Même si l’heure semble être à l’apaisement, les deux pays se préparent au pire. Plus que jamais, les Israéliens sont déterminés à empêcher la République islamique d’acquérir la bombe nucléaire. Quitte à forcer la main aux Américains et à embraser toute la

Publié le 21 juillet 2008 Lecture : 12 minutes.

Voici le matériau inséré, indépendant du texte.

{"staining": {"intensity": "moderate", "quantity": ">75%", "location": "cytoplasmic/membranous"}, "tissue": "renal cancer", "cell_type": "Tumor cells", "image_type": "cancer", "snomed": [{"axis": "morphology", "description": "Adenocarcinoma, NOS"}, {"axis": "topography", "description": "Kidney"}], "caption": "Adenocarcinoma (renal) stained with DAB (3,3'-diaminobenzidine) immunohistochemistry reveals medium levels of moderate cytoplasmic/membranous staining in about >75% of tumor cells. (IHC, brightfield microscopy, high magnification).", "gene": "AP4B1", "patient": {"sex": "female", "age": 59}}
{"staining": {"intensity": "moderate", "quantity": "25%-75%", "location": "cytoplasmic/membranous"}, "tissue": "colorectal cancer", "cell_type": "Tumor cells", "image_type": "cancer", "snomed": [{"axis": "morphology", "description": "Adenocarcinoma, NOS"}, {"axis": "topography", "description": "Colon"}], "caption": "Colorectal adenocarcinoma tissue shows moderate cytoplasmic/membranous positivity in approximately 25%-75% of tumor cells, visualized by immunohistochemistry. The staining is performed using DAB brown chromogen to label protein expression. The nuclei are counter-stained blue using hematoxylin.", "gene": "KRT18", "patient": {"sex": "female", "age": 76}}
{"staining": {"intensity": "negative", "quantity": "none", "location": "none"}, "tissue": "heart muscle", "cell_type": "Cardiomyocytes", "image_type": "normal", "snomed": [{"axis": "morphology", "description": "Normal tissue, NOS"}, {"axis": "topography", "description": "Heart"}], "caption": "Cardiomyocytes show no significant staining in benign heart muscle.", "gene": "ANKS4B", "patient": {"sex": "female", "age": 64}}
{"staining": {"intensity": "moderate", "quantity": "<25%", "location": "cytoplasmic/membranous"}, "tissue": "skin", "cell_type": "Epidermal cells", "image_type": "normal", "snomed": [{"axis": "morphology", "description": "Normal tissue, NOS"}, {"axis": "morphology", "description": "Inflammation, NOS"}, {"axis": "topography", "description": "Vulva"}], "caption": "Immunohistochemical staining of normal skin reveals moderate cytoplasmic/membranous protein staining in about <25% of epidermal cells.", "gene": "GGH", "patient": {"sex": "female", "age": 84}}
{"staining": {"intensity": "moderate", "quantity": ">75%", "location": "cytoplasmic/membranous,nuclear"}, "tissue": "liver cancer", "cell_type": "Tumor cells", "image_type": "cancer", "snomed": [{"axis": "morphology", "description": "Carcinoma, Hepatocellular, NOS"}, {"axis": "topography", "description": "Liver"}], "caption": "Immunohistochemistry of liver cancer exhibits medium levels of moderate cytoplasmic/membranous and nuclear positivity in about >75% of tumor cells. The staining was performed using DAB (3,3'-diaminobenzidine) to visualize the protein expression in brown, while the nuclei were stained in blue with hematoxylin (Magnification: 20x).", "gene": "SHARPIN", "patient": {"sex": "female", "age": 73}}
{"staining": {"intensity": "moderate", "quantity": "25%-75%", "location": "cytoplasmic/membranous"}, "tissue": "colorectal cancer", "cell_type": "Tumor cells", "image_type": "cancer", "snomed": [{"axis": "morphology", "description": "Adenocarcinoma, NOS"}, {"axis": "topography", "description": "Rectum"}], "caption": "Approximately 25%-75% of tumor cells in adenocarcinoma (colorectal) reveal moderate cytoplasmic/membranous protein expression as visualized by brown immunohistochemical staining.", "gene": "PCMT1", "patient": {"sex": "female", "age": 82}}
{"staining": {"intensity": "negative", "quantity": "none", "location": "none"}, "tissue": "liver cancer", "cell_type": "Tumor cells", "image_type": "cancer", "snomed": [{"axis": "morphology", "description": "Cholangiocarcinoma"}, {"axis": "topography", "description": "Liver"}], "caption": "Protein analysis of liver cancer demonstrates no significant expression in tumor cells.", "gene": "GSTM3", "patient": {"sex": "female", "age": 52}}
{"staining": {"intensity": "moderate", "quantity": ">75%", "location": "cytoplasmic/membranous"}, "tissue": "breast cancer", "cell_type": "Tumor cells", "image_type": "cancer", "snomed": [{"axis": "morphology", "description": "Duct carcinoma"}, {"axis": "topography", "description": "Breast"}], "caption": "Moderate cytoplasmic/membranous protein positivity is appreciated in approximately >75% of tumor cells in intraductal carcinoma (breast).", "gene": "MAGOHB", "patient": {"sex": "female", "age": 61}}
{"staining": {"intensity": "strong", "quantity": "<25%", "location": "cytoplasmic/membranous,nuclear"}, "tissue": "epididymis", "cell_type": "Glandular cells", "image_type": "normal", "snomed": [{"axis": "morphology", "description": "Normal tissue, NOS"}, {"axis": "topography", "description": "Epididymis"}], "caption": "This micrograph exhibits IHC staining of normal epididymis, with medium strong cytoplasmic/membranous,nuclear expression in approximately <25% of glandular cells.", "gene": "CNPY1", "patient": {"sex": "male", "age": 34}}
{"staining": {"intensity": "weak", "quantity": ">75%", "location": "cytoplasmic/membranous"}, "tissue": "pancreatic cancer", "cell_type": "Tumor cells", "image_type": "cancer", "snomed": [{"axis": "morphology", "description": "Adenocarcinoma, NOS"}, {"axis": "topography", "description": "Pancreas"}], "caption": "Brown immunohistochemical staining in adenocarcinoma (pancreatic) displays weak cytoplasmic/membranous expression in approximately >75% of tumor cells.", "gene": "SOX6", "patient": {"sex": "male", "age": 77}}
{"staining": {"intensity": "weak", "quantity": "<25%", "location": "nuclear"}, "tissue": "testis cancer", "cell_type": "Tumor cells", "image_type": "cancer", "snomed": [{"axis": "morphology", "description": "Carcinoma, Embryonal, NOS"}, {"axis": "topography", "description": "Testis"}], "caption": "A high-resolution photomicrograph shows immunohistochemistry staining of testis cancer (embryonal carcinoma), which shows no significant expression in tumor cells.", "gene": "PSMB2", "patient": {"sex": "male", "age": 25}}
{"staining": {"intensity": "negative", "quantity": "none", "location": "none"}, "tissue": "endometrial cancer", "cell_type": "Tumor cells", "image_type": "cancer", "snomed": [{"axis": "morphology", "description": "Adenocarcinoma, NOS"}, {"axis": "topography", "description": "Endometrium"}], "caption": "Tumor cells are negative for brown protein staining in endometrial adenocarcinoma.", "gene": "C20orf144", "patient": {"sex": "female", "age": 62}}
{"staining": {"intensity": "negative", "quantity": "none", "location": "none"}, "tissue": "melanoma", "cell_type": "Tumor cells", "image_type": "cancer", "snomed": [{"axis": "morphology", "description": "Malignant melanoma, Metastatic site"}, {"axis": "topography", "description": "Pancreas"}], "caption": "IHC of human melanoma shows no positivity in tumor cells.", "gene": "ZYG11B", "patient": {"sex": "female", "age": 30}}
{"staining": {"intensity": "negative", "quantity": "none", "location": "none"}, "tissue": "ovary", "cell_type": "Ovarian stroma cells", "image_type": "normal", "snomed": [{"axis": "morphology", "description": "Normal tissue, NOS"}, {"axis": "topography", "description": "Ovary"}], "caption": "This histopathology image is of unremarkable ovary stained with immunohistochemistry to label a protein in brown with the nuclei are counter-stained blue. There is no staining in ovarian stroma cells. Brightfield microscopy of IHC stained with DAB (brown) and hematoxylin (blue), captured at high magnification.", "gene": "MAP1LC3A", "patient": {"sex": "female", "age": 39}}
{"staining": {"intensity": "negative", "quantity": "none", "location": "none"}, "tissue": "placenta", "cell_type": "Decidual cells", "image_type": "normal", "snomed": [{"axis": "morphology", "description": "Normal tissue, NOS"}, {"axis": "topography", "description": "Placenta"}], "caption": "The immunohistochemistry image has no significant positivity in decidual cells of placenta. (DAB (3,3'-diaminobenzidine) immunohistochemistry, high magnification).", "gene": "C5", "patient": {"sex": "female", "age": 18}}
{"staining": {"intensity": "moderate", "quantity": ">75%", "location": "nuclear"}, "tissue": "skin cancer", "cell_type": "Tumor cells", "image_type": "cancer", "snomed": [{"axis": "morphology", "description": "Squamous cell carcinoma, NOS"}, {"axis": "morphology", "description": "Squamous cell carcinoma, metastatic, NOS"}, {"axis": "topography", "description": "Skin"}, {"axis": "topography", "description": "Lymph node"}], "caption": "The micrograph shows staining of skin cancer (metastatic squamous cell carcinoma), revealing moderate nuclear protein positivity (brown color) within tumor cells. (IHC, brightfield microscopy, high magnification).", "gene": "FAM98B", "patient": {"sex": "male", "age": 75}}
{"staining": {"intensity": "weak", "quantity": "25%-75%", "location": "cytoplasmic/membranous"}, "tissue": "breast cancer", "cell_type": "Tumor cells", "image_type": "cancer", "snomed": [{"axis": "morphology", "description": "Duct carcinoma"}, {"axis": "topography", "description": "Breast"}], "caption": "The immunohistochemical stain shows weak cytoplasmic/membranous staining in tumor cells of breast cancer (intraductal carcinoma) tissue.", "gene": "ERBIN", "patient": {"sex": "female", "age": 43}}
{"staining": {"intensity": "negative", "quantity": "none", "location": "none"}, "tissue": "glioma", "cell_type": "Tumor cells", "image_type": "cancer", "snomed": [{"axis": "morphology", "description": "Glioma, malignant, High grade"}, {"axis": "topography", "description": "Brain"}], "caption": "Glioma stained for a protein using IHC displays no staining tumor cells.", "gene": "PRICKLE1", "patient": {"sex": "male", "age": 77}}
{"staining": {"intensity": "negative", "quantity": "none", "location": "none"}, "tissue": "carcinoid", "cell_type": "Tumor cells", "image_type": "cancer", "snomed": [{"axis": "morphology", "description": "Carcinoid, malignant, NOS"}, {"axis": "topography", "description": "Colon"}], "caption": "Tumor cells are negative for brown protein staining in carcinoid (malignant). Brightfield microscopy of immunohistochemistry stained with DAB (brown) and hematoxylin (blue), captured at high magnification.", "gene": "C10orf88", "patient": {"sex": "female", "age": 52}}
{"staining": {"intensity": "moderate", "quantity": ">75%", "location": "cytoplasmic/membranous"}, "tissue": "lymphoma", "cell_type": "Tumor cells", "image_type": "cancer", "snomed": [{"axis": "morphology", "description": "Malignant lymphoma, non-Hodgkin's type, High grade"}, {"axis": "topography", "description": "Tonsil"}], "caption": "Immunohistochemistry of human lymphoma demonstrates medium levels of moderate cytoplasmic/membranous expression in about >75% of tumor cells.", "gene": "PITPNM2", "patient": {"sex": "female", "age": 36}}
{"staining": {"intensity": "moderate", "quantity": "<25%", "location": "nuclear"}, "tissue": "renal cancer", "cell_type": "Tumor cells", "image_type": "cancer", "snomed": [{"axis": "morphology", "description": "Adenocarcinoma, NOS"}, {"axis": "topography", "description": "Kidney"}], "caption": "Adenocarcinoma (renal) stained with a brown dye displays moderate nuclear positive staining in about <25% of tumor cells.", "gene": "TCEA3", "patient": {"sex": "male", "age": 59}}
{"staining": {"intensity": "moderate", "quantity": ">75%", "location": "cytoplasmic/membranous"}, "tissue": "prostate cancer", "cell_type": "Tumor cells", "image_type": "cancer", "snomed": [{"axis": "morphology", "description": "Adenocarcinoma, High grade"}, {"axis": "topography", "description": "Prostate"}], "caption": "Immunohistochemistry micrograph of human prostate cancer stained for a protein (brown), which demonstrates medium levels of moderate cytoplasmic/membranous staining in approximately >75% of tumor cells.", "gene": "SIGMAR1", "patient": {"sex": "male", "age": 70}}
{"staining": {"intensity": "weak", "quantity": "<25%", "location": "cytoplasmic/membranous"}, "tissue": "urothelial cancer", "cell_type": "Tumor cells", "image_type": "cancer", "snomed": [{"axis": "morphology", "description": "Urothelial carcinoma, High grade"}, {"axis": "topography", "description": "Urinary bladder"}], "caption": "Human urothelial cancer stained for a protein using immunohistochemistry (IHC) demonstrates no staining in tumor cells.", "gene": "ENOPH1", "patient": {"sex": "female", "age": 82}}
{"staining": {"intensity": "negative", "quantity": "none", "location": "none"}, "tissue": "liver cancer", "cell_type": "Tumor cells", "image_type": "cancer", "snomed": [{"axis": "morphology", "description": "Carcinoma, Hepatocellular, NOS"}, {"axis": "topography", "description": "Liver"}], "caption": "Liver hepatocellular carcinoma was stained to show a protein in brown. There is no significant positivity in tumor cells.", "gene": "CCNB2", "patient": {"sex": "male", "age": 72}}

« Opération spéciale 85 » : conçu et distribué par la très officielle Organisation des étudiants islamistes, ce jeu vidéo fait fureur en Iran. Il s’agit d’un commando héroïque des forces spéciales qui affronte les Américains, les Israéliens et les phalangistes libanais pour délivrer des scientifiques iraniens détenus au fond d’une cave de Beyrouth. Le jeu ne dit pas si les ingénieurs en question sont des spécialistes du nucléaire, mais ils leur ressemblent beaucoup. Si, officiellement, les responsables de Téhéran répètent à l’envi qu’ils ne croient pas à une attaque israélienne (ou américaine) contre leurs installations d’expérimentation et de recherches atomiques – « cela reviendrait à déclencher la crise majeure de ce début de XXIe siècle », expliquent-ils -, un tel risque est évidemment pris très au sérieux. Par les Iraniens eux-mêmes, qui s’y préparent militairement et psychologiquement – même les jeux vidéo sont de la partie – tout en jouant la montre avec suffisamment de flexibilité pour repousser l’échéance jusqu’à l’arrivée d’une nouvelle administration américaine au pouvoir. Par nombre d’observateurs aussi, inquiets de l’évolution d’un bras de fer qui menace d’échapper à tout contrôle. Le film de ces dernières semaines prend ainsi des allures de compte à rebours.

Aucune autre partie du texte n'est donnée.